Quelles sont les précautions à prendre ?
De manière générale, la discipline est une bonne solution. Elle peut se manifester par l’attention et la vigilance apportée aux biais et erreurs développés plus haut. La discipline peut aussi se manifester par l’établissement de règles simples.
En premier lieu, il est nécessaire de limiter le nombre des opérations dans le mois afin d’éviter de tomber dans un activisme qui peut être rapidement coûteux et source de déconvenues.
Ensuite, les investisseurs se doivent de fixer des seuils de variation à la hausse et à la baisse au-delà desquels la décision de vendre est systématique.
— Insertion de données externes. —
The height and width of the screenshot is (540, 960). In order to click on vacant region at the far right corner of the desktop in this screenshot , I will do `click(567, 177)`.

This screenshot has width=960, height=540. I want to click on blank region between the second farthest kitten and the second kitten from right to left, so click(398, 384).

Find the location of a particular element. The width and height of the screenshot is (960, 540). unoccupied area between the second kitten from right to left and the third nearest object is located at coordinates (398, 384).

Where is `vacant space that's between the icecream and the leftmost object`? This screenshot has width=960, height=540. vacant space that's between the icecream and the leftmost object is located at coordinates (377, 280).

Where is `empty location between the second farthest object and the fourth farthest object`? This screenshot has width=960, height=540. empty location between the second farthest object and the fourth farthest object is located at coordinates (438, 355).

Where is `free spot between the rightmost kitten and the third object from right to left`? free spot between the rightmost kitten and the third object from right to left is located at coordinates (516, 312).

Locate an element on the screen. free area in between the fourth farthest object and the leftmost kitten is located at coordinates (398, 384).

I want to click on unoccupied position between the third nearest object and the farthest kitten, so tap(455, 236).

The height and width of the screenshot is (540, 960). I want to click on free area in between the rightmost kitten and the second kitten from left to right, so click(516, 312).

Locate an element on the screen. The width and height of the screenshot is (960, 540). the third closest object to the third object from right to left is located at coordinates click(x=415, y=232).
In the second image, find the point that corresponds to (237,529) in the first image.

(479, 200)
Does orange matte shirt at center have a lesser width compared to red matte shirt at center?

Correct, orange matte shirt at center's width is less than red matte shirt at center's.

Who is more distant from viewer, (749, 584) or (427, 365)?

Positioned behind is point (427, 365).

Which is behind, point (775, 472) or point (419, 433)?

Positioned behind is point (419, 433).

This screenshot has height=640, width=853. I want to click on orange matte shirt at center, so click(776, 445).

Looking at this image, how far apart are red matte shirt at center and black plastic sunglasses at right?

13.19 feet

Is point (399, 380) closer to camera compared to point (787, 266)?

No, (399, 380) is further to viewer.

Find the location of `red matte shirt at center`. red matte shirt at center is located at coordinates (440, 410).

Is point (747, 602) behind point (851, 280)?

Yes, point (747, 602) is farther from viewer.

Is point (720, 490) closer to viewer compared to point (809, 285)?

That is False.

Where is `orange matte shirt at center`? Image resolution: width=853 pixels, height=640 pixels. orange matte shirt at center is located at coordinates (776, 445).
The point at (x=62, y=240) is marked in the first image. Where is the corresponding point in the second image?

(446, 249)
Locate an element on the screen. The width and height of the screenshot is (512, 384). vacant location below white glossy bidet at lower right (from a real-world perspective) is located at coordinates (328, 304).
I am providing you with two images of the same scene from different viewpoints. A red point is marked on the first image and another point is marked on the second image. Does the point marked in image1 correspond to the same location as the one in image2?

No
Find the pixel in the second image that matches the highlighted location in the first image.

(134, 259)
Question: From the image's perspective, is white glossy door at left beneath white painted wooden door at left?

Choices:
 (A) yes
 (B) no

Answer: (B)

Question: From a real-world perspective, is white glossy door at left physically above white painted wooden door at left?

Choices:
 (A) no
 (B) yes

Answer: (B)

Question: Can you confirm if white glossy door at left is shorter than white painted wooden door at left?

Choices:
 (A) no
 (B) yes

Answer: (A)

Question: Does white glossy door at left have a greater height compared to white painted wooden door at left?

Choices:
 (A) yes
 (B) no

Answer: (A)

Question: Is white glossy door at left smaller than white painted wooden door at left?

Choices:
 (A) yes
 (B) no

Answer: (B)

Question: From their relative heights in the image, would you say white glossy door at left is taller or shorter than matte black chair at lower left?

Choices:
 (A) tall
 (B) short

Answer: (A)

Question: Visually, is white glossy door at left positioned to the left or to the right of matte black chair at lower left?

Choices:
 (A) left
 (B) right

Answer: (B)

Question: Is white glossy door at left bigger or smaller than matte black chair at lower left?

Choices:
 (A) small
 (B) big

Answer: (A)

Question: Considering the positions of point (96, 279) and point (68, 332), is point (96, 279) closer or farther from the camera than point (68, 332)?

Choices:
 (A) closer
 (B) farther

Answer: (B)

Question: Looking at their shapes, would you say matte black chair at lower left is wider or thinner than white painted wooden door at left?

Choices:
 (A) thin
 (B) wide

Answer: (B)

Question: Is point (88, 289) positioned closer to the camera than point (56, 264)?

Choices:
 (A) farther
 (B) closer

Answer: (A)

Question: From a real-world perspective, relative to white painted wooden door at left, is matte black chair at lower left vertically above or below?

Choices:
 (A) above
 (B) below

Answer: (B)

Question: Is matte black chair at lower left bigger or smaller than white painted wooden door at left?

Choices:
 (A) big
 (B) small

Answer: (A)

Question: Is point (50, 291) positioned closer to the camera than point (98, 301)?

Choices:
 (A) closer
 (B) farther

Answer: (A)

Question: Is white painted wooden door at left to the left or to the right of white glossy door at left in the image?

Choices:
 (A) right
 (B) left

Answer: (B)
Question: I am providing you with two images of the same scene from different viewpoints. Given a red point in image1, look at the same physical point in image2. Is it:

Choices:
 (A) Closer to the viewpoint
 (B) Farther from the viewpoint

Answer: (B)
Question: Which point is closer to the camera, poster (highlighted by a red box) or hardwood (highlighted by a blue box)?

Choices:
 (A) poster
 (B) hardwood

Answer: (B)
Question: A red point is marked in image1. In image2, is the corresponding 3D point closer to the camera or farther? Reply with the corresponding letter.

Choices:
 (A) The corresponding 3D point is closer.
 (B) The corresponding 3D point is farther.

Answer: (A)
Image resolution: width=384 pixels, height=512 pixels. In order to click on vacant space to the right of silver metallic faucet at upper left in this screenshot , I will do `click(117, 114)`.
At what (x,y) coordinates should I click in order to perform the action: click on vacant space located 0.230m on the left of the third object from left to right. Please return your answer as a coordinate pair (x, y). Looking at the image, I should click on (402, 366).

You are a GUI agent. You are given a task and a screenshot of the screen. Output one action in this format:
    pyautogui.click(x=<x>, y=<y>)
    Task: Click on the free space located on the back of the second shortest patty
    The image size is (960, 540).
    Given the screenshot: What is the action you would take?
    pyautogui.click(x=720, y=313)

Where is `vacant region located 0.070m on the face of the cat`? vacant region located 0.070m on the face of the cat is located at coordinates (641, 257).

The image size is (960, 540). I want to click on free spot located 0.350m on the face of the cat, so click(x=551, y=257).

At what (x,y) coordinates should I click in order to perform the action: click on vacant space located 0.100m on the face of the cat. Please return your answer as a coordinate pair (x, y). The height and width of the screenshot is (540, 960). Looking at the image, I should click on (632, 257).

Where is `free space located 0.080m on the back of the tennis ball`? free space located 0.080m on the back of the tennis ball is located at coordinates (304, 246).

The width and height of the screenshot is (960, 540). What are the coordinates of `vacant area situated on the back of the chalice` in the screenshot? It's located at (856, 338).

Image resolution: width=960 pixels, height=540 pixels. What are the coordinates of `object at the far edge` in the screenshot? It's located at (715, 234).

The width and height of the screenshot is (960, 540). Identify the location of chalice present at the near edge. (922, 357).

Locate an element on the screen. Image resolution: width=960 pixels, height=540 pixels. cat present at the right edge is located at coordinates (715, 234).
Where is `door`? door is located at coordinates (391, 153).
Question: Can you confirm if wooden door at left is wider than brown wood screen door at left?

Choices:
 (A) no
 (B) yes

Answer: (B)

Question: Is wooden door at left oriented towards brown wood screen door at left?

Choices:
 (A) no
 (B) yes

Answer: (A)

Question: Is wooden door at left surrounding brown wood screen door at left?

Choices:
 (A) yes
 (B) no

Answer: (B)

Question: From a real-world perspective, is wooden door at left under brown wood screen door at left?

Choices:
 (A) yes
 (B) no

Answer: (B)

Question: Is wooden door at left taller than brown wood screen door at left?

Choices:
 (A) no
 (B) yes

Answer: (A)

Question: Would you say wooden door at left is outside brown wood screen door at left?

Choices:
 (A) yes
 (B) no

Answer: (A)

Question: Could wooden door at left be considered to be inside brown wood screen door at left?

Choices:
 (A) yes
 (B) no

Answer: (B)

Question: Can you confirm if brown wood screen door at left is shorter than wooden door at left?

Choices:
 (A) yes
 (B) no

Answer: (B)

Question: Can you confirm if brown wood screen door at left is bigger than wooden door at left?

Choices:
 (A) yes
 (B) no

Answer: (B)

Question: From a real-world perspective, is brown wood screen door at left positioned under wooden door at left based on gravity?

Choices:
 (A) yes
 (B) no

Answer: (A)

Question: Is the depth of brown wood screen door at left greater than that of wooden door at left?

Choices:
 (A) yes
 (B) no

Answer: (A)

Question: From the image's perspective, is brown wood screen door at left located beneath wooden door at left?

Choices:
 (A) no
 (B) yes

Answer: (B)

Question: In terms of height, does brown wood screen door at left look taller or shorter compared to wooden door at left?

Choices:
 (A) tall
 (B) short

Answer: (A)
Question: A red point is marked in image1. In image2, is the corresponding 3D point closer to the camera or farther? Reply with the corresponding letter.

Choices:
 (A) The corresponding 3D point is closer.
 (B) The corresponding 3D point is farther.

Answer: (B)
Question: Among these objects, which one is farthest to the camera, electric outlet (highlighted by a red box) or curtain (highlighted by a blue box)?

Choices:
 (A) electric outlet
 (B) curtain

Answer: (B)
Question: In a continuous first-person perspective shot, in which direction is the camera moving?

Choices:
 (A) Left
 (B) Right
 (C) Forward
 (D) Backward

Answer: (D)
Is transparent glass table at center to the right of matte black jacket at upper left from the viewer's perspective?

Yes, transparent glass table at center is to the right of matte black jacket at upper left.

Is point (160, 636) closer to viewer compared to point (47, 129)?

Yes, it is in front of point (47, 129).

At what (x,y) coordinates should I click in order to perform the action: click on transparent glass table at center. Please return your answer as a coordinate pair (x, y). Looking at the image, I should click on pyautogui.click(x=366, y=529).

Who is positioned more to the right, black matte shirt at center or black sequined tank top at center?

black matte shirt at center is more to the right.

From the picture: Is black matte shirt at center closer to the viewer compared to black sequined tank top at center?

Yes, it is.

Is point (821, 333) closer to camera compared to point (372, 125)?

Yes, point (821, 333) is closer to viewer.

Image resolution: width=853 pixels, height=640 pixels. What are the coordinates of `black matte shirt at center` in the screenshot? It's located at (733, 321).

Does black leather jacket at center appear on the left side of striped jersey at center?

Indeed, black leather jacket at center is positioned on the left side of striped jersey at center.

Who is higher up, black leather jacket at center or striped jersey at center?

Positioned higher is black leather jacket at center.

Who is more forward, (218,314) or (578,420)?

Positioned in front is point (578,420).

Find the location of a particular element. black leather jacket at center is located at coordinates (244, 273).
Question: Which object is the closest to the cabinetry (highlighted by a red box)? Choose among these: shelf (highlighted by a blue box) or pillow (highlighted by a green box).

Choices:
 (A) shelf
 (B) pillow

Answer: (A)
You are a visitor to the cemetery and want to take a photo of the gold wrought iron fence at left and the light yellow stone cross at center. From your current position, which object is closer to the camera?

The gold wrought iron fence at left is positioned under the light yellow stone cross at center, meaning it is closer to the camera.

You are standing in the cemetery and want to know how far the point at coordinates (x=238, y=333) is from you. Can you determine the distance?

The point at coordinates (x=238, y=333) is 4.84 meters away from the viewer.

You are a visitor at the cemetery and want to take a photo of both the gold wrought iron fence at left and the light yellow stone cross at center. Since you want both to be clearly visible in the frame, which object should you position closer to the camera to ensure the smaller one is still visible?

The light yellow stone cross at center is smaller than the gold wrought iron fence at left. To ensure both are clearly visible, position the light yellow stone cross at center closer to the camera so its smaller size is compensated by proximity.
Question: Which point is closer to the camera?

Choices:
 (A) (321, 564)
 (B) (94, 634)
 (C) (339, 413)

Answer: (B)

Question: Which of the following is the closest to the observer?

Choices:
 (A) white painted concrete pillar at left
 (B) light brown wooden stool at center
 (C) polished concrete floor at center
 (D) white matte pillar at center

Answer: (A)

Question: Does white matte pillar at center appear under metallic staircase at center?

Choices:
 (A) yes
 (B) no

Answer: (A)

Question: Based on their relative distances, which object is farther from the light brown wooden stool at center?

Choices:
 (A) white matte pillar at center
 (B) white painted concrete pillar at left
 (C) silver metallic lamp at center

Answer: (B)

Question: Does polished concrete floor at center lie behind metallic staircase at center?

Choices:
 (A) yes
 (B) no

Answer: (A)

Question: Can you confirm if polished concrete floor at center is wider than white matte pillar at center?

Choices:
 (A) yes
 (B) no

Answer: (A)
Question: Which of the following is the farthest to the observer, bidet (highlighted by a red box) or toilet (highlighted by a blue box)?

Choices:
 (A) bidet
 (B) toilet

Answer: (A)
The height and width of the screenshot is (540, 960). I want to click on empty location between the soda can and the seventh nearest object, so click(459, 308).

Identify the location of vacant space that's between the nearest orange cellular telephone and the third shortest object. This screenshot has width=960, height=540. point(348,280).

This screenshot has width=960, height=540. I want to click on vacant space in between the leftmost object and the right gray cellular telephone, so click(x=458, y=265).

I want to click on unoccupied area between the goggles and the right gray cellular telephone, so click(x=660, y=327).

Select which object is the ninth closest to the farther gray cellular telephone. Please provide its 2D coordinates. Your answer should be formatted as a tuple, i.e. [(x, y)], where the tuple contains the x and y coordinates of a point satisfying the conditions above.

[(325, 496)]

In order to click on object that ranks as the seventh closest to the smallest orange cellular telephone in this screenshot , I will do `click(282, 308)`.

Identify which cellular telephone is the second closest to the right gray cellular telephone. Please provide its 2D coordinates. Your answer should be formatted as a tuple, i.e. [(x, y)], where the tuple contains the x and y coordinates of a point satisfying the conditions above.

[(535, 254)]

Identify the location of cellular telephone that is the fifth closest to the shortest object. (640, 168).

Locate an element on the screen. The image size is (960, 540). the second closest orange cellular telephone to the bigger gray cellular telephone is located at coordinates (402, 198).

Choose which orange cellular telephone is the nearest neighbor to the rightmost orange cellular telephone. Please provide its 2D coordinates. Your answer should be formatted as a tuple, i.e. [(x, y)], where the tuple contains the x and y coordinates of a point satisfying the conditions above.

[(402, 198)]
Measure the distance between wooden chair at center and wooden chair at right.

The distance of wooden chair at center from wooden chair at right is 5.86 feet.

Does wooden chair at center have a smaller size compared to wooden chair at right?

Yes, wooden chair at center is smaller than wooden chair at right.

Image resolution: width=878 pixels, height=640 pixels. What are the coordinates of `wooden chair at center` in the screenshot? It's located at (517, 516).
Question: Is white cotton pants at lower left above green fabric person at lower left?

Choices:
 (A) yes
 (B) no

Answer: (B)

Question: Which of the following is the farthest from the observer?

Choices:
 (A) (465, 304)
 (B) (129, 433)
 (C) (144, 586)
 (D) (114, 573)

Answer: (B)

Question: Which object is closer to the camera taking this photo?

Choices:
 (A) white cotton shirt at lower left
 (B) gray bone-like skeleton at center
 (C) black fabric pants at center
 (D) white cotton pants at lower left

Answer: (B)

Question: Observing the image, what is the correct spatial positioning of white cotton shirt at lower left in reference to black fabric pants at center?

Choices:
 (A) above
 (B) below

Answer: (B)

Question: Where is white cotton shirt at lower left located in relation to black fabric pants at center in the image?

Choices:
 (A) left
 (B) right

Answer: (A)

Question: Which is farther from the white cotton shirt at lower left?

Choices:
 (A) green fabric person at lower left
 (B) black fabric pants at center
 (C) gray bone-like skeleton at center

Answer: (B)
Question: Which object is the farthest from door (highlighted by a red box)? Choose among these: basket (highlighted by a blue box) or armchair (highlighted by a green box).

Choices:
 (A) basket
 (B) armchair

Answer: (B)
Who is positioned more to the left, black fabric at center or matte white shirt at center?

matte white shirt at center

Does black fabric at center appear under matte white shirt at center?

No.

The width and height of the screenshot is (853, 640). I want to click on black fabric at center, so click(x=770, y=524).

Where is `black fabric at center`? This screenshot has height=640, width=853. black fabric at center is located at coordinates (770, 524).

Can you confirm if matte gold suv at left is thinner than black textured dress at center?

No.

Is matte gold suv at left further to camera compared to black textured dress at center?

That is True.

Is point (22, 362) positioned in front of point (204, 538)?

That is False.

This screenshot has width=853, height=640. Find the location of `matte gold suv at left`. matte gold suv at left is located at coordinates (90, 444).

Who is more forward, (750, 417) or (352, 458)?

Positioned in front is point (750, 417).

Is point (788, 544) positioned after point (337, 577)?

La gestion systématique est un excellent moyen de limiter l’impact de l’aléa.
Enfin, les individus doivent éviter de se laisser guider par des émotions qui n’ont pas leur place en bourse (« j’aime cette entreprise… »). Depuis quelques semaines, il est courant de conseiller une « distance sociale » entre les individus ; nous préconisons une « distance émotionnelle » qui permet de prendre ses décisions avec sang-froid et sérénité.
Une évolution encourageante
Compte tenu de la chute brutale des marchés financiers à partir de la mi-Février 2020, l’on aurait pu croire que, à défaut d’un vaccin contre la Covid-19, les particuliers français seraient vaccinés contre la bourse. Il est particulièrement encourageant que l’une des conséquences de cette crise que nous vivons actuellement soit l’émergence d’une nouvelle génération d’investisseurs particuliers motivés par les marchés d’actions. Une nouvelle génération dont il convient de prendre soin en les accompagnant au mieux dans leur démarche d’investissement. À ce titre, la prise en compte des enseignements de la finance comportementale est un développement majeur, tant pour les particuliers eux-mêmes que pour leurs conseillers.